** Opening Text provided block **

Court to hear lawsuit challenging deployment of Kenya police to Haiti

The High Court will Wednesday hear a lawsuit challenging the deployment of Kenyan police to Haiti as part of a UN-backed mission.

The lawsuit, led by Thirdway Alliance Kenya leader Dr Ekuru Aukot and Miruru Waweru, questions the government’s ‘blatant disregard’ of a January decision that labeled the deployment unconstitutional and illegal.

Dr Aukot argues that the High Court should find Kenyan authorities in contempt of court for their persistent efforts to deploy officers to the troubled nation.

“There are no two ways about it; we must exhibit total fidelity to our Constitution. An agreement was purportedly signed between Kenya and Haiti to allow the deployment, but the law requires that this be published in the Kenya Gazette. Where is it? There are too many inconsistencies regarding this deployment,” he told The Standard in an interview.

“The High Court pronounced itself clearly on this issue in January, but what we are witnessing is a total breach of our Constitution. The fight is firmly on, and we are ready to appeal if things don’t go our way at the High Court. We’ll go even further and possibly seek audience with the Supreme Court,” he added.

** Closing Text provided block **
** Opening Provided information block **

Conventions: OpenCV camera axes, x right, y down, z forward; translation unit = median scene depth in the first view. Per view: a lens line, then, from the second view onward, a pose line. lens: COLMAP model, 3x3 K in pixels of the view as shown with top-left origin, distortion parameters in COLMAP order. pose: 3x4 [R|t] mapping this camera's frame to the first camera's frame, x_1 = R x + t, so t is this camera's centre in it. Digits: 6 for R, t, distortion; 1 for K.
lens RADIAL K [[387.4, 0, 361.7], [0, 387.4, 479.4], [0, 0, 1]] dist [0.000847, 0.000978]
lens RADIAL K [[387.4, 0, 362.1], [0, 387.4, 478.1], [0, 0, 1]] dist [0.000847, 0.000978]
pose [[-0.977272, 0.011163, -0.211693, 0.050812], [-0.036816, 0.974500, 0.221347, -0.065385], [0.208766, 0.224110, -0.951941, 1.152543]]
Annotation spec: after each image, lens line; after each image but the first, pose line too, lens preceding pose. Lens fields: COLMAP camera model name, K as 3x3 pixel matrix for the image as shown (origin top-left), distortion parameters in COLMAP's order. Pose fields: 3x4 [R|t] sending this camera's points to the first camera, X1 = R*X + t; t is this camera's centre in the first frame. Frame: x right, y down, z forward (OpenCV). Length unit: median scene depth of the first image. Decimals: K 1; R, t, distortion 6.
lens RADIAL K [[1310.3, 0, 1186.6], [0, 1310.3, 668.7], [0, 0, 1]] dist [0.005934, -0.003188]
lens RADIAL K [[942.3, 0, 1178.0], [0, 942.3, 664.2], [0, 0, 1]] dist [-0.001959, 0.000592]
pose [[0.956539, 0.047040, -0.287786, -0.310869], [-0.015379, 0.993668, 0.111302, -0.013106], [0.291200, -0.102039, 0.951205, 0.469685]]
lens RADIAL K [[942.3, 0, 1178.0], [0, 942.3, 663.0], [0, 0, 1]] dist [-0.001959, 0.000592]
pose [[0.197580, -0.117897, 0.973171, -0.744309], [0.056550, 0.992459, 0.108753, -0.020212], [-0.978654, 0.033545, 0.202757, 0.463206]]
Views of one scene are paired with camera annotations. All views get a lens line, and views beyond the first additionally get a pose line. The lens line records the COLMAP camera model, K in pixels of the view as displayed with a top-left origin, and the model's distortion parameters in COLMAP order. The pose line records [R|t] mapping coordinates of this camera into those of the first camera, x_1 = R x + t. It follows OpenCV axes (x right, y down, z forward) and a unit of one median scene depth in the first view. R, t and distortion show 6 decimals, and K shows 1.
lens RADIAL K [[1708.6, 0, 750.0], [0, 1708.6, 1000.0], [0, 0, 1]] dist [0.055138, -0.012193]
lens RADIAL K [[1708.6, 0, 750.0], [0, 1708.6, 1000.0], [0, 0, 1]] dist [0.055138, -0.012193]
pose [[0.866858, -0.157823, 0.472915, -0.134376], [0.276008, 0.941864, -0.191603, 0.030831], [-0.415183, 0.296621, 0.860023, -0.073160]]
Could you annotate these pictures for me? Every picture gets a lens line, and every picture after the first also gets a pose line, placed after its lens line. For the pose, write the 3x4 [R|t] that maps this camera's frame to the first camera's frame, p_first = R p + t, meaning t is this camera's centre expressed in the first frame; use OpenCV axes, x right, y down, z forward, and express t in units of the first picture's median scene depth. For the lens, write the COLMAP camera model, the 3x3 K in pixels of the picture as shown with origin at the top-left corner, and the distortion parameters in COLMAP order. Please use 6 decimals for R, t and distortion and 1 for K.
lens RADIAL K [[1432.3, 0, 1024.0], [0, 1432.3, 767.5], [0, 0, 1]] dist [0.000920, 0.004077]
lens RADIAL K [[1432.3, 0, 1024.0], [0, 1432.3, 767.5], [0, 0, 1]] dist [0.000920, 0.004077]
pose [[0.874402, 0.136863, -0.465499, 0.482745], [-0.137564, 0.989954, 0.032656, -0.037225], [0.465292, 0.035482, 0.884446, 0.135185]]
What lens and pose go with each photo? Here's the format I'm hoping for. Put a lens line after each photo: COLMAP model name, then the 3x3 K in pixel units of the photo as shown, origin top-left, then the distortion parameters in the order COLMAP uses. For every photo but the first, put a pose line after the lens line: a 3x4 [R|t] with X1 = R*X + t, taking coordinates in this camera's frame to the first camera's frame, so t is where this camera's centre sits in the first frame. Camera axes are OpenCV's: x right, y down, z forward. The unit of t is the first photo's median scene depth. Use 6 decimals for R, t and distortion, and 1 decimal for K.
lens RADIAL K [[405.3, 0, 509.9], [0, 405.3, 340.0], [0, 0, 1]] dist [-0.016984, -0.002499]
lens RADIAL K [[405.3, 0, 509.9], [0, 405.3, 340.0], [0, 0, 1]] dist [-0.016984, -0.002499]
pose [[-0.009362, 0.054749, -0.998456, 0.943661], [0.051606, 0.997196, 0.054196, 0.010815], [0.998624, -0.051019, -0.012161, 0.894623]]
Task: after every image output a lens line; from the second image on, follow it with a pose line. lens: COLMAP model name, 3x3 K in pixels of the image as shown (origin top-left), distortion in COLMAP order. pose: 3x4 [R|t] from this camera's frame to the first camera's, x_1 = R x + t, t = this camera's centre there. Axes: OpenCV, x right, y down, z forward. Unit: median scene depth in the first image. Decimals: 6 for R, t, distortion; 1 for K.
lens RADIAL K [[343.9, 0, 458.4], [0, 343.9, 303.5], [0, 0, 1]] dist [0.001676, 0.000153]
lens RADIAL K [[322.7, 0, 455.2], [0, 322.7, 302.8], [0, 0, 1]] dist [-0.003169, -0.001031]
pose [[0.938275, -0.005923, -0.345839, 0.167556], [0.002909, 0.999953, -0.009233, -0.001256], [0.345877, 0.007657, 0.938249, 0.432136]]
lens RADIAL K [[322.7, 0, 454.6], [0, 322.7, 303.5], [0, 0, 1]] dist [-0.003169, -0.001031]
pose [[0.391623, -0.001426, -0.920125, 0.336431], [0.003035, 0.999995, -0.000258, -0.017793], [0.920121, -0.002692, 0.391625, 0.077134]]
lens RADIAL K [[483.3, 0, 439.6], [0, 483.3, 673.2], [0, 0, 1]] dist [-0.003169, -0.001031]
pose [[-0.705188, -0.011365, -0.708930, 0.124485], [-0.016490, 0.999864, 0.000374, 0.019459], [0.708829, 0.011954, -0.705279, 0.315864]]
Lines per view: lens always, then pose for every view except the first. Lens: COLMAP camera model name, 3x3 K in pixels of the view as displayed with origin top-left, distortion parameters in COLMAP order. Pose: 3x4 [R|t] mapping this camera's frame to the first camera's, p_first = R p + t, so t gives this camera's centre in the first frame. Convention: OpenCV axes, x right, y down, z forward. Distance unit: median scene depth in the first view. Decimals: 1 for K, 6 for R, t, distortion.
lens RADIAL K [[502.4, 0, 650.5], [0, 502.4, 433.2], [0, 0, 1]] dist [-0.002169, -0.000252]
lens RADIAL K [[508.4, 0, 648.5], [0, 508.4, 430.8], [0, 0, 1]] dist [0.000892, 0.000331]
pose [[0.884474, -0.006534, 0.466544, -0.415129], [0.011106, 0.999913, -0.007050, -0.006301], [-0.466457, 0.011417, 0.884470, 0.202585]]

** Closing Provided information block **

» **Actions to take**
(a) According to the news report on the Haiti deployment lawsuit, what did the January decision label the deployment?
(b) Extend the news report on the Haiti deployment lawsuit beyond its final paragraph.
The listing has no connection to the news report on the Haiti deployment lawsuit.

» **Outputs in order**
(a) Unconstitutional and illegal.

(b)
In the January ruling, the High Court stopped the deployment on grounds that there was no reciprocal agreement between the two nations to allow it. Last month, the controversial Haiti deployment was delayed, reportedly due to unfinished preparations on the ground. Reports indicated that conditions were not yet in place in Port-au-Prince to receive the contingent of officers, including a base to host them.

The litigation comes as hostility escalates in Haiti, with reports indicating that gangs killed three police officers on patrol in Port-au-Prince, a section of the capital controlled by gang leader Jimmy "Barbecue" Cherizier.

According to police authorities in the Caribbean country, a group of armed men working under Cherizier ambushed a patrol vehicle from the police anti-gang unit in the Delmas 18 neighborhood and set it on fire.

US and Kenyan officials have been reluctant to discuss details of the deployment.

Insider reports indicate that the soon-to-be-deployed officers are currently undergoing high-level training at the Administration Police Training College (APTC) in Embakasi.

“The officers are being trained in tactical urban warfare to prepare them for fighting in open spaces, given the terrain that awaits them in Haiti,” said an officer familiar with the preparations.

“This is a deployment like no other. Beyond the necessary skills, they are also being trained in handling various weaponry, which takes about three months,” added the officer.

Language proficiency is also a critical part of the preparations. “Communication is important in this foreign deployment, which is why there’s a focus on training the officers to speak French and Creole, the main languages spoken in Haiti. I can tell you for a fact that there is no turning back on this deployment,” said a top officer involved in the preparation.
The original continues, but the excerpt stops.